WORK INSTRUCTION:
Only the lines from the one containing "theres one that’s not. Nobody have ever" to the end of the data should be copied, exactly and without pictures.

[INPUT DATA Boundary: Start]

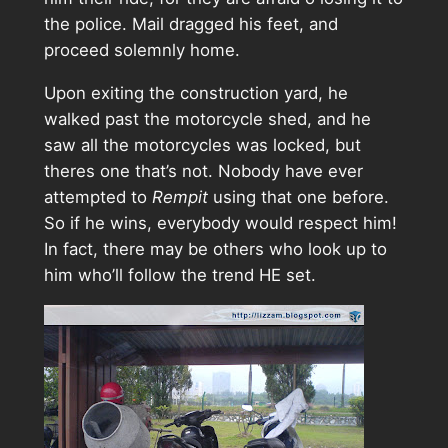
the police. Mail dragged his feet, and
proceed solemnly home.
Upon exiting the construction yard, he
walked past the motorcycle shed, and he
saw all the motorcycles was locked, but
theres one that’s not. Nobody have ever
attempted to
Rempit
using that one before.
So if he wins, everybody would respect him!
In fact, there may be others who look up to
him who’ll follow the trend HE set.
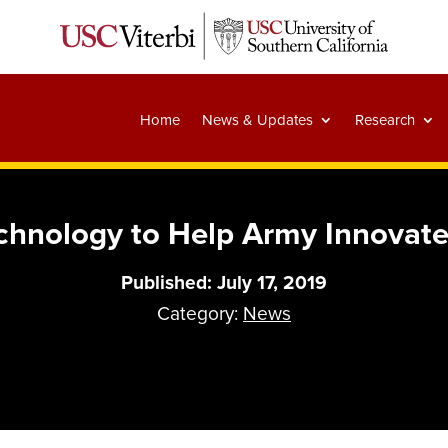
Home
News & Updates
Research
hnology to Help Army Innovate
Published: July 17, 2019
Category:
News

[INPUT DATA Boundary: End]

RESULT OF THE EXERCISE:
theres one that’s not. Nobody have ever
attempted to
Rempit
using that one before.
So if he wins, everybody would respect him!
In fact, there may be others who look up to
him who’ll follow the trend HE set.
Home
News & Updates
Research
hnology to Help Army Innovate
Published: July 17, 2019
Category:
News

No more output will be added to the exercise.